My first thought was that this had to do with break aways but if you look at the plot below, the number of dribbles is much less with twenty to twenty five seconds than it is the rest of the time.

In [None]:
# Calculate the number of dribbels by shot clock time.
data.groupby('SHOT_CLOCK')['DRIBBLES'].mean().plot()
# Label and show the plot.
plt.xlabel('Shot Clock')
plt.ylabel('Average Number of Dribbles')
plt.show()

## Distance from the Nearest Defender

This should be really easy. But it isn't.

In [None]:
import seaborn as sns

sns.distplot(data['CLOSE_DEF_DIST'])
plt.show()

In [None]:
# Plot the density of shots made and shots missed in comparison with the closest defender.
sns.distplot(data[data['SHOT_RESULT'] == 'made']['CLOSE_DEF_DIST'], label='made')
sns.distplot(data[data['SHOT_RESULT'] == 'missed']['CLOSE_DEF_DIST'], label='missed')
# Label and show the plot.
plt.xlabel('Distance to the Closest Defender')
plt.ylabel('Density')
plt.legend()
plt.show()

In [None]:
closest_defender_chance = pd.crosstab(data['CLOSE_DEF_DIST'], data['SHOT_RESULT'], normalize='index').loc[:,'made']
closest_defender_chance.plot()
plt.plot([max(closest_defender_chance.index), min(closest_defender_chance.index)], [.45, .45])
plt.xlabel('Distance to the Closest Defender')
plt.ylabel('Chance of Making a Shot')
plt.show()

The insanity at the end of that graph is due to the fact that there are very few times that a player is more than fifteen feet from a defender. As well, the distance only really starts to matter after extremes that are very rare.

## Shot Distance

This one should also be pretty easy but I was quite surprised the last time.

In [None]:
shot_dist_chance = pd.crosstab(data['SHOT_DIST'], data['SHOT_RESULT'], normalize='index').loc[:, 'made']
shot_dist_chance.plot()
plt.plot([max(shot_dist_chance.index), min(shot_dist_chance.index)], [.45, .45])
plt.xlabel('Shot Distance')
plt.ylabel('Chance of Making the Shot')
plt.show()

As expected the chance is much better closer to the net.
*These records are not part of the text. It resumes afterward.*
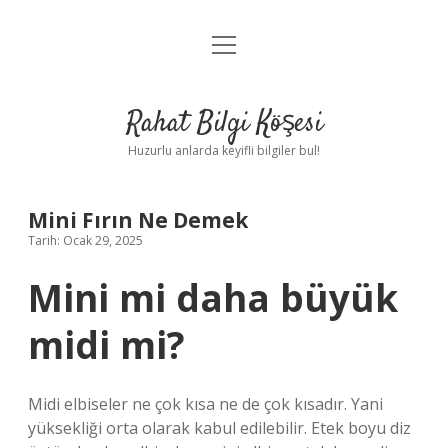
menüyü
Anasayfa
aç
Gizlilik Politikası
Rahat Bilgi Köşesi
Yasal Uyarı
Huzurlu anlarda keyifli bilgiler bul!
Hakkımızda
Mini Fırın Ne Demek
Tarih: Ocak 29, 2025
Mini mi daha büyük
midi mi?
Midi elbiseler ne çok kısa ne de çok kısadır. Yani
yüksekliği orta olarak kabul edilebilir. Etek boyu diz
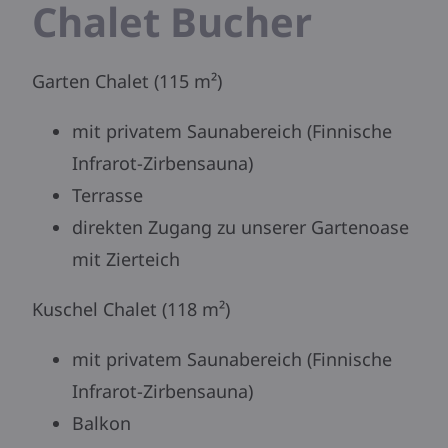
Chalet Bucher
Garten Chalet (115 m²)
mit privatem Saunabereich (Finnische
Infrarot-Zirbensauna)
Terrasse
direkten Zugang zu unserer Gartenoase
mit Zierteich
Kuschel Chalet (118 m²)
mit privatem Saunabereich (Finnische
Infrarot-Zirbensauna)
Balkon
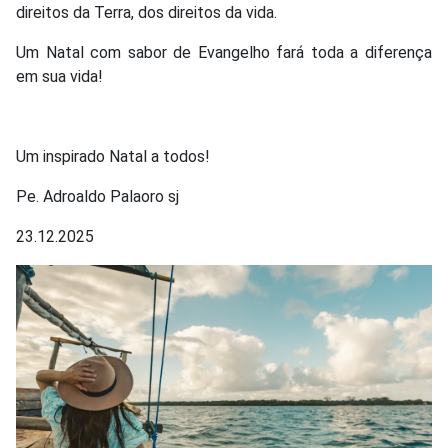
direitos da Terra, dos direitos da vida.
Um Natal com sabor de Evangelho fará toda a diferença
em sua vida!
Um inspirado Natal a todos!
Pe. Adroaldo Palaoro sj
23.12.2025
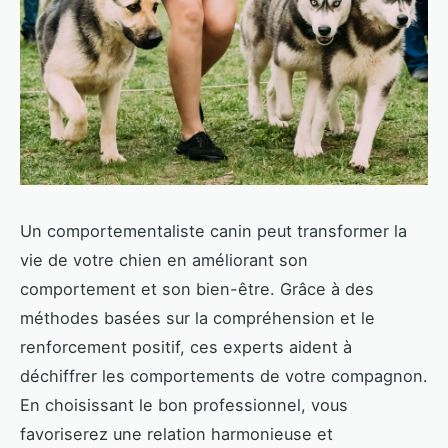
Un comportementaliste canin peut transformer la
vie de votre chien en améliorant son
comportement et son bien-être. Grâce à des
méthodes basées sur la compréhension et le
renforcement positif, ces experts aident à
déchiffrer les comportements de votre compagnon.
En choisissant le bon professionnel, vous
favoriserez une relation harmonieuse et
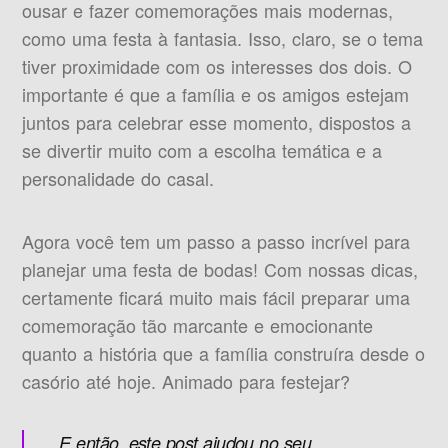
ousar e fazer comemorações mais modernas,
como uma festa à fantasia. Isso, claro, se o tema
tiver proximidade com os interesses dos dois. O
importante é que a família e os amigos estejam
juntos para celebrar esse momento, dispostos a
se divertir muito com a escolha temática e a
personalidade do casal.
Agora você tem um passo a passo incrível para
planejar uma festa de bodas! Com nossas dicas,
certamente ficará muito mais fácil preparar uma
comemoração tão marcante e emocionante
quanto a história que a família construíra desde o
casório até hoje. Animado para festejar?
E então, este post ajudou no seu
After about seven to eight feet you are going to have a below average chance.

## Period

Should you push to make shots earlier in the game or save your energy until later in the game.

In [None]:
data['PERIOD'].value_counts()

We want to make sure that we are only including regulation and not over time.

In [None]:
regulation_data = data[data['PERIOD'] <= 4]
regulation_data.shape

In [None]:
pd.crosstab(regulation_data['PERIOD'], regulation_data['SHOT_RESULT'], normalize='index').loc[:, 'made']

Chances are greater in the first period and the third period. Both of them occur after a long rest of course.

What about the minutes of each period.

In [None]:
data['MINUTE'] = data['GAME_CLOCK'].str.split(':').str.get(0).astype(int)
for period in range(1, 5):
    period_data = data[data['PERIOD'] == period]
    pd.crosstab(period_data['MINUTE'], period_data['SHOT_RESULT'], normalize='index').loc[:, 'made'].plot(label=period)
    
plt.xlabel('Minutes Left in the Period')
plt.ylabel('Chance of Making the Shot')
plt.legend()
plt.show()


Not much of a change minute to minute. Just don't wait till the last.

# Conclusion

After those stats there are no other given stats that a player can do his or her best to actively avoid. You can on the other hand use those stats in joint with stats in these players control to see if there are any major differences, but that is not what this paper was interested in.